━━━━━ PROVIDED DATA ━━━━━

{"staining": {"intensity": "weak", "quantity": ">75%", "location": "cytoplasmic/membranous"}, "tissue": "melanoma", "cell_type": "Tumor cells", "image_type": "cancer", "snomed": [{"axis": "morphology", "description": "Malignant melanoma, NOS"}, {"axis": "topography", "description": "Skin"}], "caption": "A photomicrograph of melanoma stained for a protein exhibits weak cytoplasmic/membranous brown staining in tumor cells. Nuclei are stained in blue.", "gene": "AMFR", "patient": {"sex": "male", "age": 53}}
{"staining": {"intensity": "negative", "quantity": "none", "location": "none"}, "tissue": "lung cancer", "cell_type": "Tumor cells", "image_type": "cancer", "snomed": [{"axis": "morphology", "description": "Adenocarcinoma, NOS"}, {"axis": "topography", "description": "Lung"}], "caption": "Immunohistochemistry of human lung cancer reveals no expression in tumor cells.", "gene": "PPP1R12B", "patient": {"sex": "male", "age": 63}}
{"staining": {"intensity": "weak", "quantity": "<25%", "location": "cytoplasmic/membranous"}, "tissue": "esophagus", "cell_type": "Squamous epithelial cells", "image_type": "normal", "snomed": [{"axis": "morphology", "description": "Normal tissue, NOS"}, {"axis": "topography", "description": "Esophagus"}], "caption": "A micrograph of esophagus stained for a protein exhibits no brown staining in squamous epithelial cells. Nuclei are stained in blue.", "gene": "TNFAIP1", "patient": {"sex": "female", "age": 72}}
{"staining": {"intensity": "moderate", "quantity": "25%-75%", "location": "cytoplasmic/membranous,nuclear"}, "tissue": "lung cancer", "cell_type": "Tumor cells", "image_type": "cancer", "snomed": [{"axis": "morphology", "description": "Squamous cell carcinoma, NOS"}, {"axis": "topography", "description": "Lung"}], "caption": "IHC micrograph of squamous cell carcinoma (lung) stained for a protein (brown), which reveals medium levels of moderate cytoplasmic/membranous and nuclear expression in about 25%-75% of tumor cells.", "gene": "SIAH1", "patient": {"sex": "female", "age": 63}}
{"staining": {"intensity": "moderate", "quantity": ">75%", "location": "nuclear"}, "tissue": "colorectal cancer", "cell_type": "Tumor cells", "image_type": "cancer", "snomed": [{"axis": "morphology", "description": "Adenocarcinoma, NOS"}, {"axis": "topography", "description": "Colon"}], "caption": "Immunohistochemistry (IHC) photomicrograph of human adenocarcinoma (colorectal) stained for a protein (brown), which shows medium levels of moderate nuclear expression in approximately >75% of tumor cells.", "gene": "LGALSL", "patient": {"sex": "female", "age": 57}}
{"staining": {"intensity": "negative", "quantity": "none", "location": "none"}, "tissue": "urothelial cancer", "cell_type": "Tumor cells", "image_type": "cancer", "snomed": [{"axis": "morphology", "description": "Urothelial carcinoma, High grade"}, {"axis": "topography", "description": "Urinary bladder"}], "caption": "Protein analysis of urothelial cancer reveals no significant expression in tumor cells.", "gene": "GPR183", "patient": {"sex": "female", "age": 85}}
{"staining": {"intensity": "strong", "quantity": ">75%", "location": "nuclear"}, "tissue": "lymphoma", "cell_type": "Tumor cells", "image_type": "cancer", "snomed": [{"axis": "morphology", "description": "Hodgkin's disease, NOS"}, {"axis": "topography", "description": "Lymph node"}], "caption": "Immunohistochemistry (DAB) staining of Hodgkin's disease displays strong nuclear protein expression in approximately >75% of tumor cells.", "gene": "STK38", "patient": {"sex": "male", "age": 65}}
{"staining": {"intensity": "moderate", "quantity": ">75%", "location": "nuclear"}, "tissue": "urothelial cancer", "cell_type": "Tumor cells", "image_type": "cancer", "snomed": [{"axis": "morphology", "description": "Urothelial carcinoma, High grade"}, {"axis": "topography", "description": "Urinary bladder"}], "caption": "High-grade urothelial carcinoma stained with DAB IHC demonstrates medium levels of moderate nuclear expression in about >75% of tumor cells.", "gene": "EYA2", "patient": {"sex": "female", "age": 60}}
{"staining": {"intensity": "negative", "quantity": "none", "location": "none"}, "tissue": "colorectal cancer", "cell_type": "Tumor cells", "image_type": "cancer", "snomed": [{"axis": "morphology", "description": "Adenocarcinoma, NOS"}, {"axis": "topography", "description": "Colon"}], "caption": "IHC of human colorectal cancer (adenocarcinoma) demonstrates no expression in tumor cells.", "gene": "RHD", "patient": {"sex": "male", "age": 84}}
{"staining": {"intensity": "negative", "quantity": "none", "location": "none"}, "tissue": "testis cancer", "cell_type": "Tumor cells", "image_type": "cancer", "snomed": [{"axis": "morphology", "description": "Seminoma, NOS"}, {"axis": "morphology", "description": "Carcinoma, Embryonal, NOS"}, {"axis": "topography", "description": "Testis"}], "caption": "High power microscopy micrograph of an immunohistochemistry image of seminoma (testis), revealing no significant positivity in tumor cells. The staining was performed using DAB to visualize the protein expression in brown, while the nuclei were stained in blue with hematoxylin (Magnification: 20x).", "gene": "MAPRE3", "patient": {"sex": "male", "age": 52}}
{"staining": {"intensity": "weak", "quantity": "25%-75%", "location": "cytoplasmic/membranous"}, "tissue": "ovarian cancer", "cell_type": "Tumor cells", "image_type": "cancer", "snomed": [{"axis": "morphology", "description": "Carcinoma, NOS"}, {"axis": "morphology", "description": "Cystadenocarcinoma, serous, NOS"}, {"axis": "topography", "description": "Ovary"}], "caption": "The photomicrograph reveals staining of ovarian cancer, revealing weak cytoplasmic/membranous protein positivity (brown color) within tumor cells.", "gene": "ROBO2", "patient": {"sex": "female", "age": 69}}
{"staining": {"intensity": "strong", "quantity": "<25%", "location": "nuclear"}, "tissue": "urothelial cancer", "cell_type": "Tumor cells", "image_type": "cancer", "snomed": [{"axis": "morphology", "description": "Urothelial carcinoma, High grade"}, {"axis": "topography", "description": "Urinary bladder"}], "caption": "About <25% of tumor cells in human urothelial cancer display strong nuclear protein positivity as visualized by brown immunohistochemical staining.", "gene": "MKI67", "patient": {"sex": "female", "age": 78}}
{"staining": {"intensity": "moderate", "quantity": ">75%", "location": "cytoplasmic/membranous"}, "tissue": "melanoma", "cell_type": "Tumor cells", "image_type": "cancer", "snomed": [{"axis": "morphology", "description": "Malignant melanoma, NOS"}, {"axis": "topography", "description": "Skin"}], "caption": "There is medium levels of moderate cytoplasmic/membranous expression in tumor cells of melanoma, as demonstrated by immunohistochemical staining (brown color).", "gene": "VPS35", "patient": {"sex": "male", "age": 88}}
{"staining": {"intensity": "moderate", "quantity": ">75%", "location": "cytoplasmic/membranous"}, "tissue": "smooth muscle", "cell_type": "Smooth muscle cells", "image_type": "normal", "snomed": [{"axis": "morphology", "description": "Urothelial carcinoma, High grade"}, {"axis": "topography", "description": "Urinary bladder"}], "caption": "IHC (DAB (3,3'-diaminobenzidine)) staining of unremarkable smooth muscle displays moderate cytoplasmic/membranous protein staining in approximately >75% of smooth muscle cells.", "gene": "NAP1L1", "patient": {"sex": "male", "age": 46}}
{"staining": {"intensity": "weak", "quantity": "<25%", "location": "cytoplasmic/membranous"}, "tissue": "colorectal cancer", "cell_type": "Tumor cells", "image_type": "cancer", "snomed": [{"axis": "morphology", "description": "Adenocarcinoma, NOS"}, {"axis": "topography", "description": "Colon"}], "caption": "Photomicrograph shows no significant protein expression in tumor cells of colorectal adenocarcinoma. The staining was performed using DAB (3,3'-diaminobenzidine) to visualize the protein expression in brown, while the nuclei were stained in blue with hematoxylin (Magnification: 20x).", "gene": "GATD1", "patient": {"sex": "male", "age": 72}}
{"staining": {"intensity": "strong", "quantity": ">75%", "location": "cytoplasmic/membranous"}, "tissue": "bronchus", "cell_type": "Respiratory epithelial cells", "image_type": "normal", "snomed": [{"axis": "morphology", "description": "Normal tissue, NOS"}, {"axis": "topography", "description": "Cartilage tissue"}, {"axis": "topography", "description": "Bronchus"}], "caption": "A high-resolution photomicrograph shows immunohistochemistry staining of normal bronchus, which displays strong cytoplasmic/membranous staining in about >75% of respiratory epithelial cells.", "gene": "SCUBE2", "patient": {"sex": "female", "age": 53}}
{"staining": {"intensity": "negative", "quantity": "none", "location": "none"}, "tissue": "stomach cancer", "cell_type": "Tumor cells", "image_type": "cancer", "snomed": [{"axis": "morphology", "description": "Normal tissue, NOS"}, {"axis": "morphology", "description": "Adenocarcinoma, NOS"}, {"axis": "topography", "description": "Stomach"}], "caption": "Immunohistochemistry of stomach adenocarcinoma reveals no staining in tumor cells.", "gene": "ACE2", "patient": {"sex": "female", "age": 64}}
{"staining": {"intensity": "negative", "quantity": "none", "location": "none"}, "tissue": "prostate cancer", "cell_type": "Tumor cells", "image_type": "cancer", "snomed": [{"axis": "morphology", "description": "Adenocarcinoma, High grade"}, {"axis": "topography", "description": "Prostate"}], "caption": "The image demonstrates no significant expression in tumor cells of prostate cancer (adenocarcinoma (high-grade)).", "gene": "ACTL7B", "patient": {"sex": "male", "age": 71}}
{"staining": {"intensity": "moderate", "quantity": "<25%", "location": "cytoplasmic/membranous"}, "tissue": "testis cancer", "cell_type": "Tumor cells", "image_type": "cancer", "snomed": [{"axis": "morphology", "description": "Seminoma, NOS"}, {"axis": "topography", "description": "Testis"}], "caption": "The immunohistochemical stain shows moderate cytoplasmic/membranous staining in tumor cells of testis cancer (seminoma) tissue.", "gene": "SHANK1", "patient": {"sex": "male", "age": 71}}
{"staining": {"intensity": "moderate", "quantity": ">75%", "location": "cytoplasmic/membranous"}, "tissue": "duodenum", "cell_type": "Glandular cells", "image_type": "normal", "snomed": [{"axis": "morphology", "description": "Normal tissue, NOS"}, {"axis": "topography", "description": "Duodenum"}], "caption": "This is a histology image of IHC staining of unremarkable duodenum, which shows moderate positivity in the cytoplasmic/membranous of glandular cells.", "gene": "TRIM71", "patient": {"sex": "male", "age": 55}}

━━━━━

* [WHAT TO PRODUCE] Going down from the first line of the entries above, restate each line word for word until the line holding "micrograph of esophagus" is done.

* [RESPONSE TO THE TASK]
{"staining": {"intensity": "weak", "quantity": ">75%", "location": "cytoplasmic/membranous"}, "tissue": "melanoma", "cell_type": "Tumor cells", "image_type": "cancer", "snomed": [{"axis": "morphology", "description": "Malignant melanoma, NOS"}, {"axis": "topography", "description": "Skin"}], "caption": "A photomicrograph of melanoma stained for a protein exhibits weak cytoplasmic/membranous brown staining in tumor cells. Nuclei are stained in blue.", "gene": "AMFR", "patient": {"sex": "male", "age": 53}}
{"staining": {"intensity": "negative", "quantity": "none", "location": "none"}, "tissue": "lung cancer", "cell_type": "Tumor cells", "image_type": "cancer", "snomed": [{"axis": "morphology", "description": "Adenocarcinoma, NOS"}, {"axis": "topography", "description": "Lung"}], "caption": "Immunohistochemistry of human lung cancer reveals no expression in tumor cells.", "gene": "PPP1R12B", "patient": {"sex": "male", "age": 63}}
{"staining": {"intensity": "weak", "quantity": "<25%", "location": "cytoplasmic/membranous"}, "tissue": "esophagus", "cell_type": "Squamous epithelial cells", "image_type": "normal", "snomed": [{"axis": "morphology", "description": "Normal tissue, NOS"}, {"axis": "topography", "description": "Esophagus"}], "caption": "A micrograph of esophagus stained for a protein exhibits no brown staining in squamous epithelial cells. Nuclei are stained in blue.", "gene": "TNFAIP1", "patient": {"sex": "female", "age": 72}}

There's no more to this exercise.